_EXERCISE GOAL_
Write out again, exactly as they stand, the line that includes "This type of solar panel has" and all remaining lines of the entries.

(INFORMATION PROVIDED Opens)

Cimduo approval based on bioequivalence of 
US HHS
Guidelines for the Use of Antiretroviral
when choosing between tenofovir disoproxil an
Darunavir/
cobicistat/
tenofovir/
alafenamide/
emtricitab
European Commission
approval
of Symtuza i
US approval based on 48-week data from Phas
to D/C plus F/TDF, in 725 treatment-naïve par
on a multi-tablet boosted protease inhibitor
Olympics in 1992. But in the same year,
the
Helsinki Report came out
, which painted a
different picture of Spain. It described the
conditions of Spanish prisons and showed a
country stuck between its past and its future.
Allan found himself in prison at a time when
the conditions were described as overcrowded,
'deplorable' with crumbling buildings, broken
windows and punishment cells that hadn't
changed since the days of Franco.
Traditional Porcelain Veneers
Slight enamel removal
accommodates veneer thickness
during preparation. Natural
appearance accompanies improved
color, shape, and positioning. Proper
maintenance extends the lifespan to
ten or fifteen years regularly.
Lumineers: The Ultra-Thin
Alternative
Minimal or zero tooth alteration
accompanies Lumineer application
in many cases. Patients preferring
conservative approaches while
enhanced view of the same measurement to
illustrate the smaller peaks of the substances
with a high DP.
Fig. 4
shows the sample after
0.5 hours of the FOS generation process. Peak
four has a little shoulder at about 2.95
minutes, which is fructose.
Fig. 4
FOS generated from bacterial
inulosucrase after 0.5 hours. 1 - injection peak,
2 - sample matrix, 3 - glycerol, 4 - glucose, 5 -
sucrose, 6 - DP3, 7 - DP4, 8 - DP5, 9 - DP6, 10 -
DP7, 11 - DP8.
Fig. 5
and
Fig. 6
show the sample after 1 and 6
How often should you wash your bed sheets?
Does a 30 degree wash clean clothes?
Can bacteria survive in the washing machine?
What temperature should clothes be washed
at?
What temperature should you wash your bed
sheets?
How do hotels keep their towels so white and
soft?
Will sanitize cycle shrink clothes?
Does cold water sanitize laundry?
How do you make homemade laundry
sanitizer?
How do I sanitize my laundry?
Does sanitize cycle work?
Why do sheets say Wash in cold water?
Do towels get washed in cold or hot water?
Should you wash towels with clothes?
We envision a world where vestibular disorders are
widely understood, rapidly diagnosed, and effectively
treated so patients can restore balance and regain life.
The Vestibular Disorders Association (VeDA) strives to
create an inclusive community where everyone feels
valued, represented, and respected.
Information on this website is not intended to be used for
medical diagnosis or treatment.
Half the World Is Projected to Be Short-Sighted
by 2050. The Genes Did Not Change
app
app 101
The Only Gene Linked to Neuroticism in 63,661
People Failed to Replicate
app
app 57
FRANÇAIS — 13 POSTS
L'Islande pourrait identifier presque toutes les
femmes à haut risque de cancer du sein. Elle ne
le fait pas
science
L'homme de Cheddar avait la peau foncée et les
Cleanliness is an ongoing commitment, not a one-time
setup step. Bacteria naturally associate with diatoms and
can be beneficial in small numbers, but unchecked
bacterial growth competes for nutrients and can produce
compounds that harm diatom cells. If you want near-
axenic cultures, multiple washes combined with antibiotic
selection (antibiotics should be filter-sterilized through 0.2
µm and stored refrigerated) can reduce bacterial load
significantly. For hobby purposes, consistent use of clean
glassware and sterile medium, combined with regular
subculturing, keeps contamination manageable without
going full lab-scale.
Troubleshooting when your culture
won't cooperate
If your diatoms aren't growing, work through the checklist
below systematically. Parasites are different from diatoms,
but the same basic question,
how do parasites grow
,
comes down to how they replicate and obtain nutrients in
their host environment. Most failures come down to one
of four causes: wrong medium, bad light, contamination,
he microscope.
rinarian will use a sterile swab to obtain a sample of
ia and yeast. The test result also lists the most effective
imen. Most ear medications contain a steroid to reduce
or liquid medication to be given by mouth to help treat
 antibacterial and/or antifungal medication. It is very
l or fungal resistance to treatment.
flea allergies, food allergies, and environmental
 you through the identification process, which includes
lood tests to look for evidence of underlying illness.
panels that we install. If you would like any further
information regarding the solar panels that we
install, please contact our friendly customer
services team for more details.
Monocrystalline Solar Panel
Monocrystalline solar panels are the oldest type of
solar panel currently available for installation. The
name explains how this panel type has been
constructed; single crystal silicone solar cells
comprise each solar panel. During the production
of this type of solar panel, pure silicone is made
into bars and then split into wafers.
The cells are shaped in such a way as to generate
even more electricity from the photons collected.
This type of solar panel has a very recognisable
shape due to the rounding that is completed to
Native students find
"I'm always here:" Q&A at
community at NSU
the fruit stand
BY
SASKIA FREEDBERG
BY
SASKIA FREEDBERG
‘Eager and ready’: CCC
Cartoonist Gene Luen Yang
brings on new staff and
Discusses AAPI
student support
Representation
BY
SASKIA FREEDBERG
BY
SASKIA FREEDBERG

(INFORMATION PROVIDED Closes)

_SOLUTION_
This type of solar panel has a very recognisable
shape due to the rounding that is completed to
Native students find
"I'm always here:" Q&A at
community at NSU
the fruit stand
BY
SASKIA FREEDBERG
BY
SASKIA FREEDBERG
‘Eager and ready’: CCC
Cartoonist Gene Luen Yang
brings on new staff and
Discusses AAPI
student support
Representation
BY
SASKIA FREEDBERG
BY
SASKIA FREEDBERG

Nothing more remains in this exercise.